'THE LONG FALL' | A review Valley native's second mystery packs in the plot
By JOHN SKENDALL
VINDICATOR STAFF WRITER
"The Long Fall: A Novel of Crime," by Lynn Kostoff (Carroll & amp; Graf, $24)
YANKEE LAKE -- The two main characters of Hartford-reared Lynn Kostoff's latest novel are modeled after the biblical brothers Cain and Abel, only this time, the reader must figure out who will be the vengeful killer.
Kostoff graduated from Joseph Badger High School in 1972 and went to Bowling Green State University. He was visiting his parents here recently from South Carolina, where he is an English professor at Francis Marion University.
Kostoff offered a glimpse into his writing style and into his new book, "The Long Fall."

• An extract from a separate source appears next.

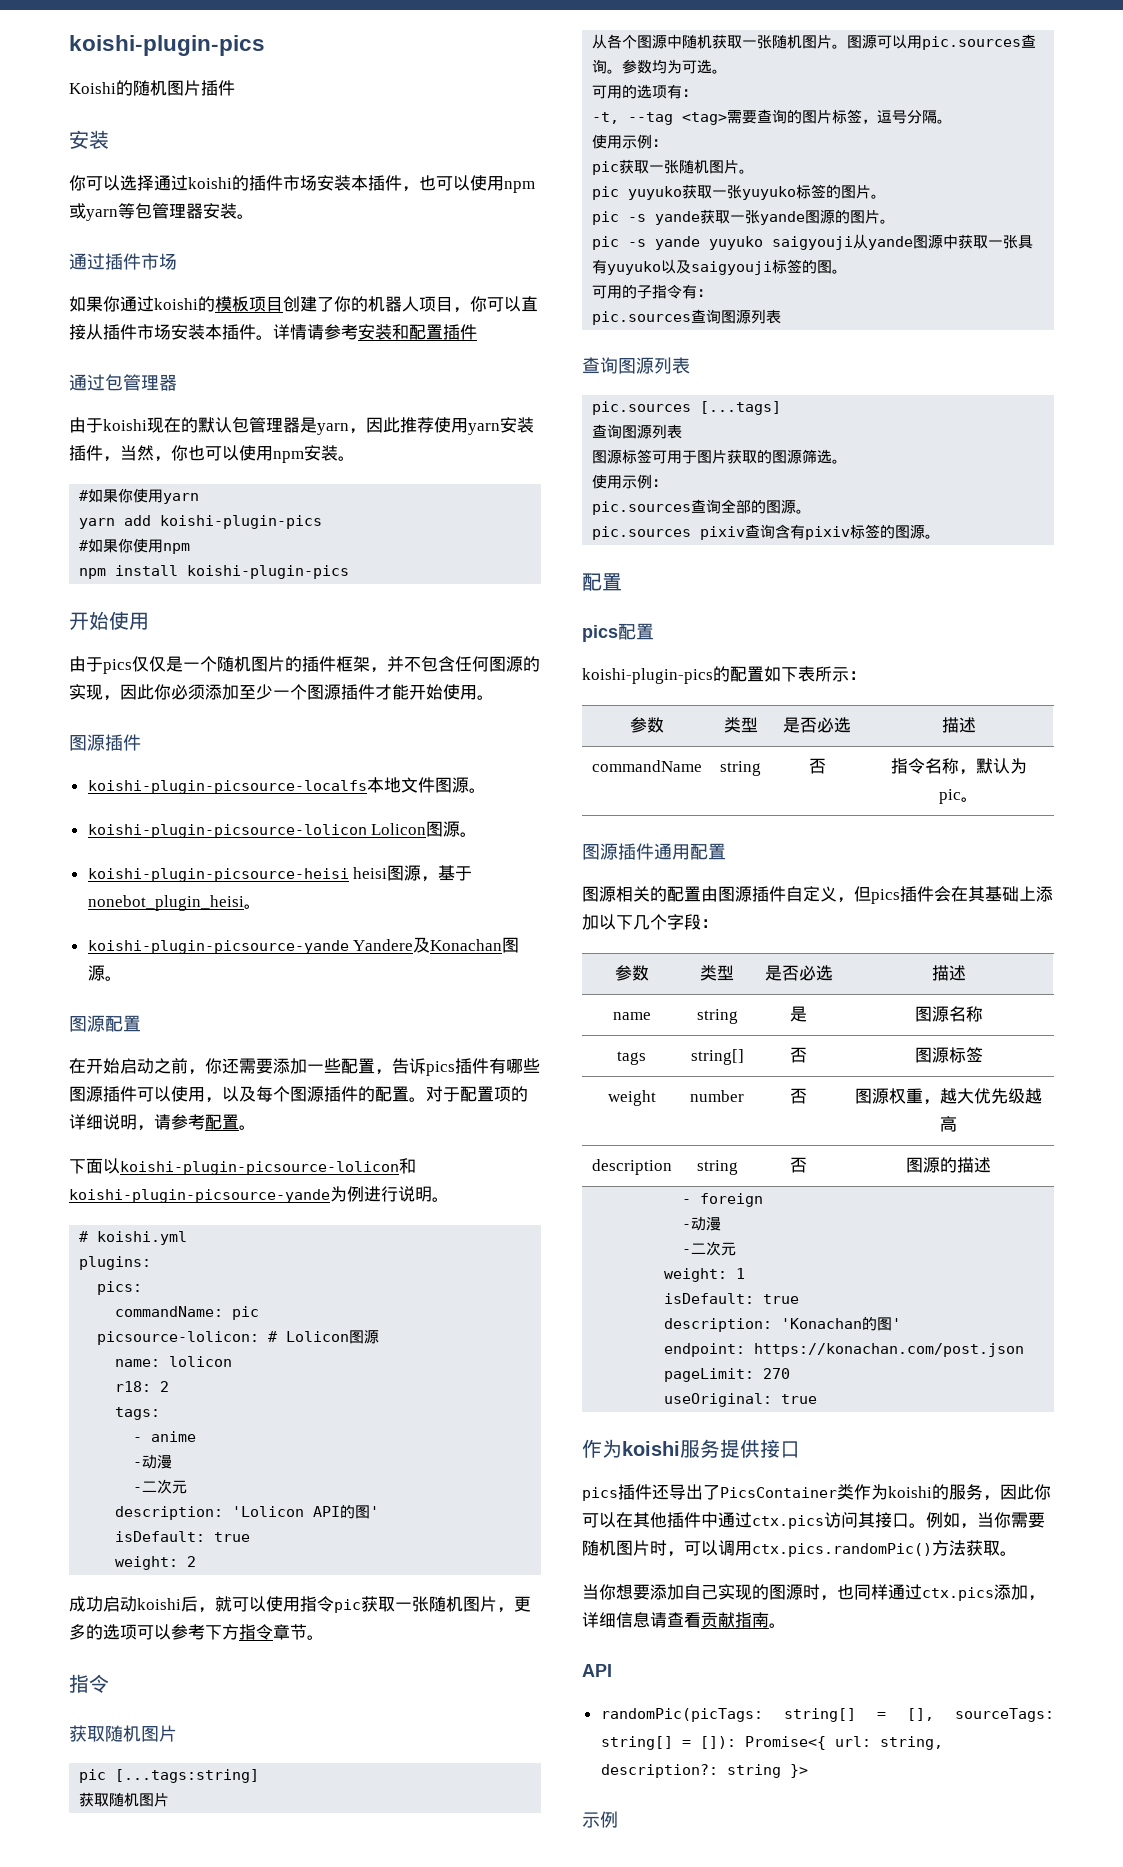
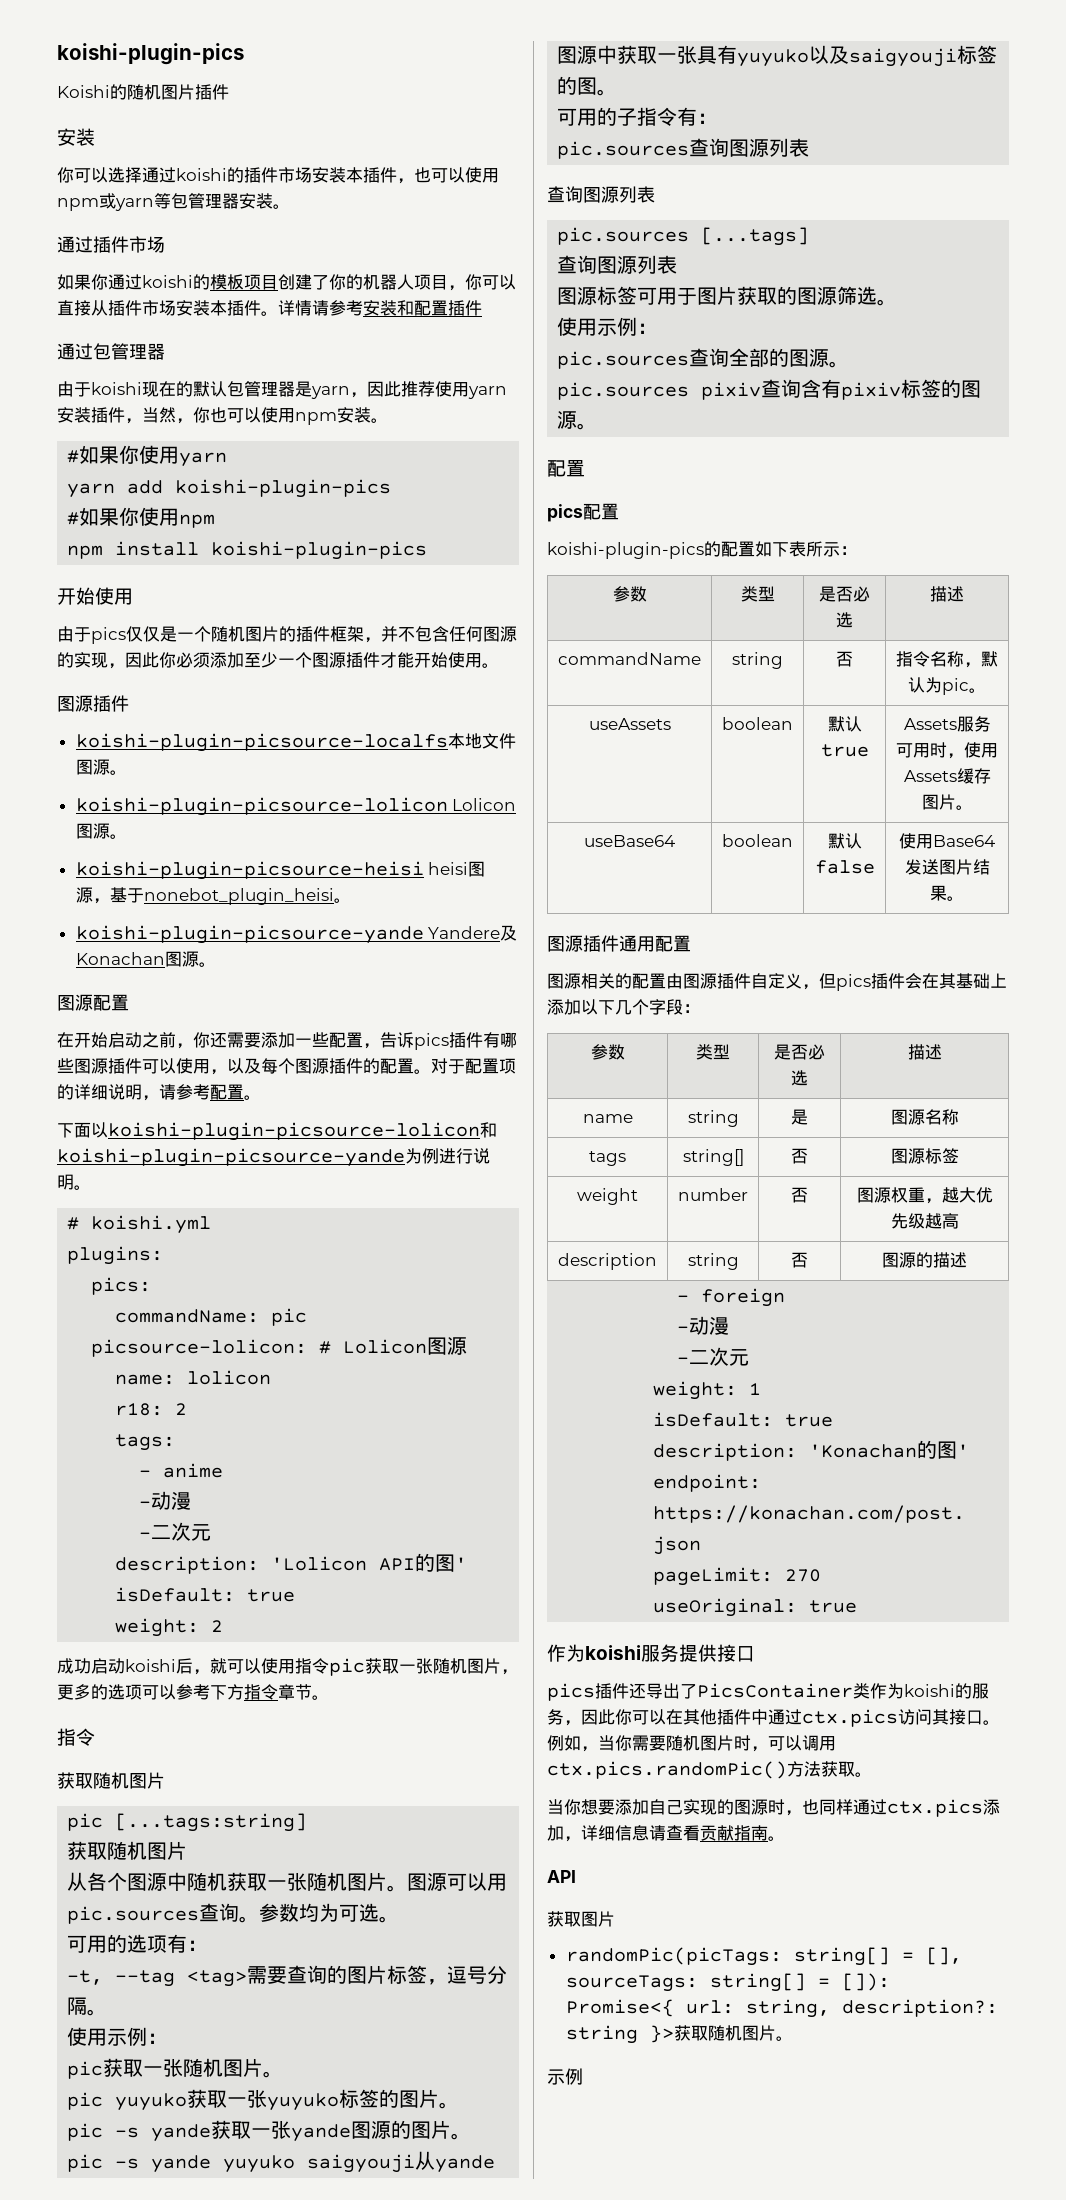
(978, 799) none -> [588,718,671,730] [722,717,793,730] [827,716,862,732] [820,744,869,757] [903,716,991,732] [896,742,998,759] [903,768,991,784] [921,794,973,810] [584,835,675,847] [722,834,793,847] [827,833,862,849] [814,860,875,874] [899,833,995,849] [904,859,990,875] [930,885,964,901] // useAssets | boolean | 默认true | Assets服务可用时，使用Assets缓存图片。 // useBase64 | boolean | 默认false | 使用Base64发送图片结果。
(612, 1670) none -> [547,1911,615,1927] // 获取图片
(808, 1771) none -> [673,2025,793,2041] 获取随机图片。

In the Bible story, the jealous Cain killed his brother because God did not accept Cain's offering. The situation is clear in Christian teaching: Abel was righteous in God's eyes. Cain acted out of spite.
In Kostoff's new novel, two brothers' father has died, so there is no "God" to determine which brother is in the wrong. From there, the problems escalate into chaos, Kostoff said.
Dark, thrilling twists and turns bring readers of this noir genre book to an unpredictable ending that has pleased critics since its May release.
The 225-page crime mystery novel is Kostoff's second. His last novel, "A Choice of Nightmares," was released in 1991. Kostoff's new book will soon be published in England, France, Germany and Japan.
Like Alfred Hitchcock's films, Kostoff said his books involve normal people whose pressured circumstances lead them to extreme ends.
Said one critic of Kostoff's book, "Every character wants something -- and badly, at that."
The plot
The brothers, Jimmy and Richard Coates, live in Phoenix with seemingly opposite lifestyles.
Jimmy is an ex-con, out from serving two years in prison for trading rare Saguaro cacti on the black market. He is a ne'er-do-well, Kostoff said, a hood who soon finds out two bleak truths: The loan shark he owes $6,000 is out for blood, and his brother has finagled his half of dad's inheritance out from under him.
Richard is a respected, somewhat uptight, businessman who has followed the straight and narrow. He thinks his brother would squander the inherited land, and so he finds a legal loophole to keep it out of Jimmy's hands.
Enter Cain and Abel.
Jimmy is ready to get even and sets out to rob Richard's chain of dry cleaners. But two wrenches are thrown into the works -- an ex-cop Jimmy once testified against is out to revenge the loss of his career, and Jimmy falls in love with Richard's wife, who, longing for excitement, teams up in the dry-cleaning busts.
In the end you wonder if Jimmy is a no-good crook or a tragic hero. You wonder if Richard's uptight nature is a product of clean-shaven virtue or cold-hearted callous.
Kostoff said he takes pride in making stories that read quickly but when it ends, "You have to wonder, 'What's it all add up to?'"
Yet, the chain-reaction plot doesn't use cheap tricks to keep you guessing.
The clues are in front of you the whole time, Kostoff said. Motives add up when you think back to the subtleties.
Using imagination
Kostoff insisted the characters are not modeled after his own life, which he said is dull by comparison to his characters'.
"One of the interesting things is getting to use my imagination," he said.
Kostoff sits down to write every morning from 4:30 to 7:30 a.m., working and reworking his novels.
He calls himself a tireless reviser.
"The Long Fall" was 450 pages in its first draft. Every year he wrote a new draft -- every year it was shorter. The result is a concise and pointed piece of fiction, said a critic from January Magazine, which "packs enough plot for a book twice that length."
Kostoff said Otto Penzler, a well-known mystery novel publisher, read his book and said he wanted absolutely no changes.
The author said he hopes to be known for his outlandish metaphors, such as the demented, maniacal ex-cop having the view that "every heart is a crime scene," or Jimmy's mismanaged life being like "a testament to faulty wiring."
First lines made Kostoff notable to the world of fiction after only his first book. "A Choice of Nightmares" began this way, winning him best opening line of a novel from Publishers Weekly: "Robert Staples kept trying to explain why he threw Heidi in the alligator pit."
"Nightmares" starts with no introduction, Kostoff said. You are pulled right in, catching your bearings as you go. The new novel begins just as abruptly. Both novels by the Trumbull County native took four years to write -- partly because he is busy with a family and a full course load as a professor and partly because he believes in quality over quantity.
"I'd rather have a small number I really crafted the way I wanted," Kostoff said.